Capability gating, sandbox boundaries, and trust scoping. The bar is "no skill silently gets capabilities the user didn't authorize, and a compromised skill can't escalate to other skills."

How reyn handles it

The three-layer permission model

defaults (always on)
   ↓ if a skill needs more
phase declarations → user approves at startup
   ↓ if you trust the project broadly
project-wide pre-approval (reyn.yaml)

Defaults are conservative — read anywhere under the project root, write only under .reyn/ and reyn/, no shell, no MCP, no Python. Anything beyond requires opt-in at one of the upper layers.

Phase-level declarations + interactive approval

A phase declares the capabilities it needs in its frontmatter; at startup the runtime shows a single approval prompt. Persistent choices land in .reyn/approvals.yaml, keyed by <skill>/<op>/<path>.

Skill-scoped approvals

Approvals are keyed by skill, not by user. If skill A is granted file.write:/tmp/output, sub-skill B (invoked via run_skill) does not transitively inherit that grant — B has to ask for its own. This is the composition-safety property: trusting one skill doesn't trust everything it might call.

AST sandbox for Python preprocessor steps

python preprocessor steps run in one of two modes:

  • safe — AST-validated against an allowlist (no open, eval, exec, __import__, compile, subprocess, etc.). Imports limited to a curated allowlist (math, statistics, json, re, random, time, datetime, …), extensible via reyn.yaml. Restricted __builtins__. Executes in a subprocess with a wall-clock timeout for crash isolation.
  • unsafe — no AST checks, full Python. Requires --allow-unsafe-python at runtime and a permissions.python entry with mode: unsafe in skill.md.

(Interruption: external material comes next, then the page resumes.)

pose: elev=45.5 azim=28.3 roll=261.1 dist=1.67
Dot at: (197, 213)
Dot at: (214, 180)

Used only when safe blocks something genuinely needed.

Skill authors are nudged toward safe; reaching for unsafe is a deliberate choice that the linter can flag.

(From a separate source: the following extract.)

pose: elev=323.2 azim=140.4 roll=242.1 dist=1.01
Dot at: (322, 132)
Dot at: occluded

Non-interactive approval (eval, CI)

reyn eval does not prompt. Permissions must be in place before the run — either pre-approved in reyn.yaml (permissions.<key>: allow) or persisted from a prior interactive run. The trust model doesn't change between modes; eval just inherits the decisions you've already made.

Where it's still thin

Prompt injection is not specifically defended. If untrusted text reaches the LLM (a fetched web page, a user-supplied file), the LLM may follow embedded instructions. reyn's permission system bounds the capabilities a compromised LLM can reach (it cannot write outside approved paths, cannot run shell without --allow-shell, etc.) but does not pre-screen LLM input for injection. Defenses for that layer (input filtering, dual-LLM patterns, output gating) belong in the skill design, not the OS.

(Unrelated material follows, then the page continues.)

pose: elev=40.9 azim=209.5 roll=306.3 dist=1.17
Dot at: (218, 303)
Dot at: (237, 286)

mode: unsafe is OS-level trust, not OS-level sandbox. An unsafe Python step runs as the same user with the same filesystem access; it is not kernel-sandboxed. The system trusts that the user authorized the specific (module, function) pair. This is the right boundary for a developer tool — but it means unsafe steps deserve code review the way a Makefile target does.